Mindful Eating During the Holidays

Of all times of the year, the holiday season brings the most challenges to those trying to practice mindful eating. Temptations abound: from your favorite baked goods to cocktail parties and numerous social gatherings all centered around food as the main activity. In addition, the added stress of family visits and other obligations are often triggers to eat without thinking about how much we really want or need.

Mindful Eating is about Paying Attention 

Mindfulness is simply paying attention to something in process without passing judgment on what is happening. This can easily be applied to eating. Many people have found the practice of mindful eating to be tremendously helpful in maintaining healthy weight and recovering from various eating issues. Mindful eating can help you enjoy your food and holiday season without overdoing it.

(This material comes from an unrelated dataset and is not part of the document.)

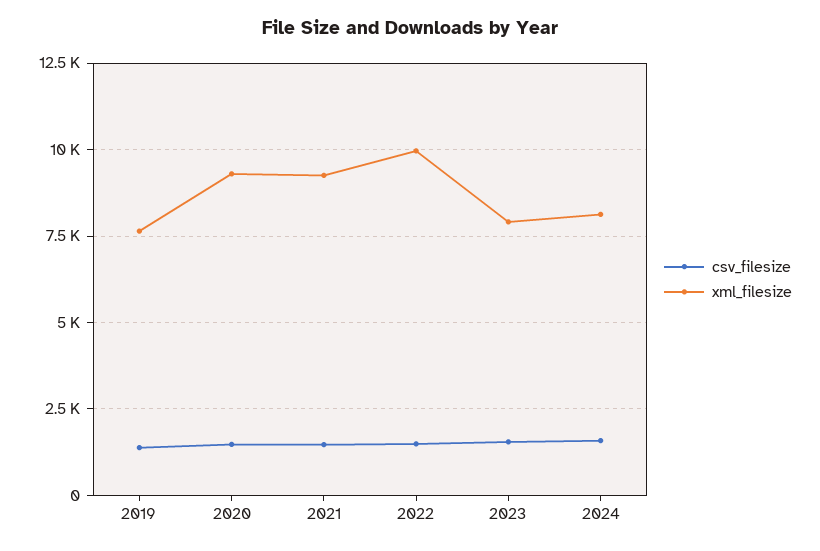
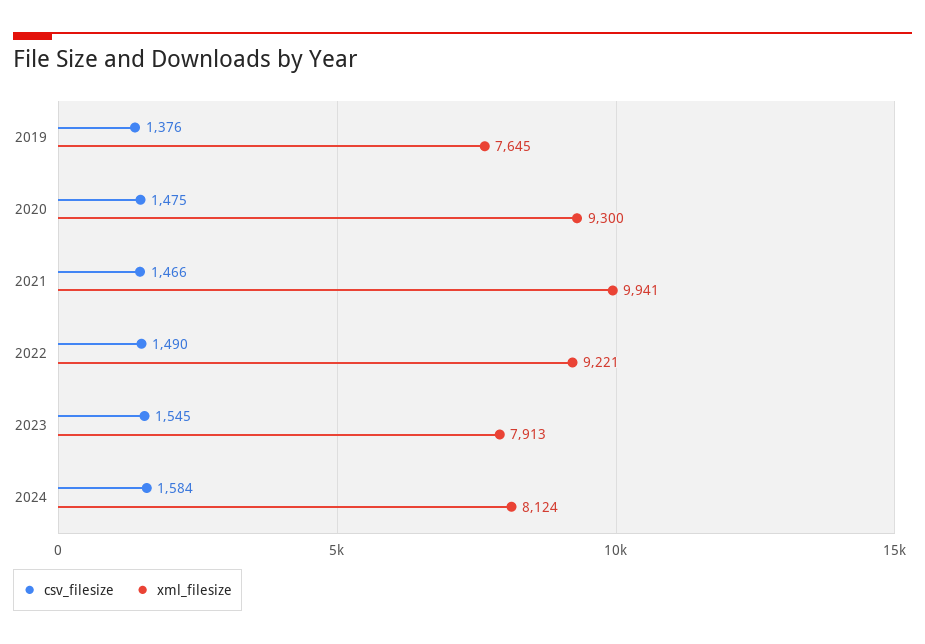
xml_filesize, 2021: 9250 -> 9941
xml_filesize, 2022: 10000 -> 9221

Here are three tips to help you practice mindful eating:

  1. Slow down and actually taste your food fully:  This is perhaps the most important tip. Use all five of your senses to explore the food before taking even one bite. Look at the food and how it’s presented. Smell the aromas. Touch it. As you begin to eat, chew slowly and notice all the flavors and textures before you swallow. Notice the various sounds as you chew. Truly enjoy all of the food you eat without rushing through. You don’t have to skip desserts or other foods. It’s all about savoring the richness of what you choose without feeling guilty. Recognize that you are making a conscious choice when it comes to your food.
  2. Be prepared for social distractions:  Research shows that we consume more when we eat in the company of others. When other people are indulging, we tend to indulge also. We cannot be focused fully on what we are eating and drinking when we are also talking. Having a plan that works for you in social situations is helpful. Here are some ideas: alternate drinking glasses of wine with glasses of water; avoid conversing with others while in reach of the food table; put your fork down between bites so you can talk. Also, get creative and pursue non-food focused celebrations or time with friends and family.
  3. Pause and check in with yourself:  Take time to see how hungry you really are before eating anything. You do not have to eat just because food is in front of you. If you really take time to check in, you might realize that you’re not hungry at all or not as much as you thought. Take small portions to begin with. You can always get more if you are still hungry.